■ **Things to do**
a: Transcribe everything in the HBase Delete excerpt from "附HBase client 1.2" down to "as outlined below.".
b: In the HBase Delete excerpt, which method references appear inside {@link} tags?

■ **Given text**

_ _ _ _ _

附HBase client 1.2 Delete 代碼:

/**
 * Used to perform Delete operations on a single row.
 * <p>
 * To delete an entire row, instantiate a Delete object with the row
 * to delete.  To further define the scope of what to delete, perform
 * additional methods as outlined below.
 * <p>
 * To delete specific families, execute {@link #addFamily(byte[]) deleteFamily}
 * for each family to delete.
 * <p>
 * To delete multiple versions of specific columns, execute
 * {@link #addColumns(byte[], byte[]) deleteColumns}
 * for each column to delete.
 * <p>
 * To delete specific versions of specific columns, execute
 * {@link #addColumn(byte[], byte[], long) deleteColumn}
 * for each column version to delete.
 * <p>
 * Specifying timestamps, deleteFamily and deleteColumns will delete all
 * versions with a timestamp less than or equal to that passed.  If no
 * timestamp is specified, an entry is added with a timestamp of 'now'
 * where 'now' is the servers's System.currentTimeMillis().
 * Specifying a timestamp to the deleteColumn method will
 * delete versions only with a timestamp equal to that specified.
 * If no timestamp is passed to deleteColumn, internally, it figures the
 * most recent cell's timestamp and adds a delete at that timestamp; i.e.
 * it deletes the most recently added cell.
 * <p>The timestamp passed to the constructor is used ONLY for delete of
 * rows.  For anything less -- a deleteColumn, deleteColumns or
 * deleteFamily -- then you need to use the method overrides that take a
 * timestamp.  The constructor timestamp is not referenced.
 */
@InterfaceAudience.Public
@InterfaceStability.Stable
public class Delete extends Mutation implements Comparable<Row> {
  /**
   * Create a Delete operation for the specified row.

_ _ _ _ _

■ **Source material**
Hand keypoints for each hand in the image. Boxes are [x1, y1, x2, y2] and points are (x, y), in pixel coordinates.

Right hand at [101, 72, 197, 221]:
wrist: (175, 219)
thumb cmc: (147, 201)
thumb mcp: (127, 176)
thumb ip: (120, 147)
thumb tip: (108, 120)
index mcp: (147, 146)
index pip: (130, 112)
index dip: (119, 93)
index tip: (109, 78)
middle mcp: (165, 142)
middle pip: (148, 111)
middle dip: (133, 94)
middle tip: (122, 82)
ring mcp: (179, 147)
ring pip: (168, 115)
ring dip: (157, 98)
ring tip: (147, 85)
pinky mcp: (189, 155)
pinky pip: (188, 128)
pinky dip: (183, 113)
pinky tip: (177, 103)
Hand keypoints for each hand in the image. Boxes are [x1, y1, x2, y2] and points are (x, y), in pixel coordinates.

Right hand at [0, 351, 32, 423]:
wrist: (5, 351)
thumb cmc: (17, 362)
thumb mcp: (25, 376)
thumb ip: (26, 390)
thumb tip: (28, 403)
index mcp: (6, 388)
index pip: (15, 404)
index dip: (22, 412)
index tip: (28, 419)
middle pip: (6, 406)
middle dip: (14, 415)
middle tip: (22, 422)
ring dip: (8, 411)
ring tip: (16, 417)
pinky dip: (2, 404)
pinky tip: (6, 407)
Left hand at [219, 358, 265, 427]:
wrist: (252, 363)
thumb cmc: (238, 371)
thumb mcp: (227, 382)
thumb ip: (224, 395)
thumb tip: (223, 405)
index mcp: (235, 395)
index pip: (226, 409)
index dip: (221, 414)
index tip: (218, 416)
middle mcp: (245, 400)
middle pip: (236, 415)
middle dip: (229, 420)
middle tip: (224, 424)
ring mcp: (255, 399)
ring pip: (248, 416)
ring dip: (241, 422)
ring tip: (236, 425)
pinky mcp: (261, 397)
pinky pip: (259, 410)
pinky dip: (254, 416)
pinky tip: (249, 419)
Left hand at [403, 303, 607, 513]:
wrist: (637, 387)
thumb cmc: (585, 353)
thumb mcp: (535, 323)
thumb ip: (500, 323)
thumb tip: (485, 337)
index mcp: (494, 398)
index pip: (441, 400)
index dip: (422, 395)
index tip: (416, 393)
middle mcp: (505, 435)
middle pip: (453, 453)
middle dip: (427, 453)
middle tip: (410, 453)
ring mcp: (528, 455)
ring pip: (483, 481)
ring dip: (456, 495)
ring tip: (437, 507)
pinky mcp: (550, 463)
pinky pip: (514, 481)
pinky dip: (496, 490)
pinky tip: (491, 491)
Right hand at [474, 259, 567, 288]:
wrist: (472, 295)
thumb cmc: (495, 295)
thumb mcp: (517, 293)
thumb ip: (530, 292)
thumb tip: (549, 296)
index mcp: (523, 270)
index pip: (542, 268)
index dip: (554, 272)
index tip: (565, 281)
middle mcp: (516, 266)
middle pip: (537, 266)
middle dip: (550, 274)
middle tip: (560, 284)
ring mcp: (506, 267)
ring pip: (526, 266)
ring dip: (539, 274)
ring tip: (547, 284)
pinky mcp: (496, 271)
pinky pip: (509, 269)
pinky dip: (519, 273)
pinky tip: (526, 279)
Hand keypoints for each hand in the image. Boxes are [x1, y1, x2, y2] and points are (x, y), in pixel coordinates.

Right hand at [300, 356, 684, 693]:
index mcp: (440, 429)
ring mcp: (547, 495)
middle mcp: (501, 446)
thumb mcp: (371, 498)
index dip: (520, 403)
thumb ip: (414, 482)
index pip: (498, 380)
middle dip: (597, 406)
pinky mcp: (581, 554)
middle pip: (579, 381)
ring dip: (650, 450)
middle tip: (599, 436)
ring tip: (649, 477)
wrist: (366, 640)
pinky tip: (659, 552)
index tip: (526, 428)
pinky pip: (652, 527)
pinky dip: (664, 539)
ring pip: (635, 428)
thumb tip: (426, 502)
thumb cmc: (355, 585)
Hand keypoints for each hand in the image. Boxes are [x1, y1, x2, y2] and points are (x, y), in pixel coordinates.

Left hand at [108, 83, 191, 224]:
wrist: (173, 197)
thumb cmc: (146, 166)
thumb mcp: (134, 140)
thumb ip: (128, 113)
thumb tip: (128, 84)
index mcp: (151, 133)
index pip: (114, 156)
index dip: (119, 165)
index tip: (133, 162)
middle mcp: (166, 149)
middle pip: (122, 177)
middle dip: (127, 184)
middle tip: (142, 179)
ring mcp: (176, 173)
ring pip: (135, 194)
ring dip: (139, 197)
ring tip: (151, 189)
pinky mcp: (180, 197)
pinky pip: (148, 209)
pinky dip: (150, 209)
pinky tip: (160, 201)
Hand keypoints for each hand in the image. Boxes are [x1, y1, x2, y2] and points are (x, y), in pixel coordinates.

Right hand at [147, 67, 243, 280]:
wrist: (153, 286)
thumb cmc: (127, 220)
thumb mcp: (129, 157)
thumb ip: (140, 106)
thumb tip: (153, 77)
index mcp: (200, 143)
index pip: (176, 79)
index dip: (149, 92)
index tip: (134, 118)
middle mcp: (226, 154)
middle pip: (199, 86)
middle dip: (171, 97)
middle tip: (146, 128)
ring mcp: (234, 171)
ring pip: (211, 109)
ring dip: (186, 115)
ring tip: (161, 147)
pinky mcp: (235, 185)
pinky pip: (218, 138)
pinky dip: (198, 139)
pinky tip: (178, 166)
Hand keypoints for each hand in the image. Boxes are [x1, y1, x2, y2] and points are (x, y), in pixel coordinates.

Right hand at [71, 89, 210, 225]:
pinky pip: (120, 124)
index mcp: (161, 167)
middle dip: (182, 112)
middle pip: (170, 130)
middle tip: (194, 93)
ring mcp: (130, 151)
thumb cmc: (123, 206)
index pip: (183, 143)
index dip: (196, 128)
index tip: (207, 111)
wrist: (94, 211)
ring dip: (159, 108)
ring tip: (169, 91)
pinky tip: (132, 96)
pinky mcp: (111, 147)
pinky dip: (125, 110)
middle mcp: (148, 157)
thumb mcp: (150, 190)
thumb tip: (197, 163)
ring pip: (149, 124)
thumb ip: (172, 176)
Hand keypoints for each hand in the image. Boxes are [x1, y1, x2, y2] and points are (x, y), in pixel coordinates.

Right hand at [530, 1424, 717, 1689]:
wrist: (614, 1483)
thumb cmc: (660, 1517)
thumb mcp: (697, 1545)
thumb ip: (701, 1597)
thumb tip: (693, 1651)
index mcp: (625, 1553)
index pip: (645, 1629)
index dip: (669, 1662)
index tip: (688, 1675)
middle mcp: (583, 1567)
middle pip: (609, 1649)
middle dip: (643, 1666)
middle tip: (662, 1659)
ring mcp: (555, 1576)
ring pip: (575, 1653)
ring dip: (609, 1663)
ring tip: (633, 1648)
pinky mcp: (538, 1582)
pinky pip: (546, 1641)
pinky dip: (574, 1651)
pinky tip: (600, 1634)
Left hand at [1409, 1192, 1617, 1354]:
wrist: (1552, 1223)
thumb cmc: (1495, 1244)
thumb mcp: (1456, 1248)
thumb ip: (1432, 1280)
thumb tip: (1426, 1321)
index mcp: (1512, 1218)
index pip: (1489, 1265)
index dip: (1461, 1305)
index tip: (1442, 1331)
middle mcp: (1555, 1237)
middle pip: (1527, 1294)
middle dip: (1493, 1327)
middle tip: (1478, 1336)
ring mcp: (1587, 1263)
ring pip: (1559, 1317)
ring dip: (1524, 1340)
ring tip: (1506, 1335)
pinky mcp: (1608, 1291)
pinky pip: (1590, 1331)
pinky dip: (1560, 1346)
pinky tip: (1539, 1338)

_ _ _ _ _

■ **Written responses**
a:
附HBase client 1.2 Delete 代碼:

/**
 * Used to perform Delete operations on a single row.
 * <p>
 * To delete an entire row, instantiate a Delete object with the row
 * to delete.  To further define the scope of what to delete, perform
 * additional methods as outlined below.

b:
- #addFamily(byte[])
- #addColumns(byte[], byte[])
- #addColumn(byte[], byte[], long)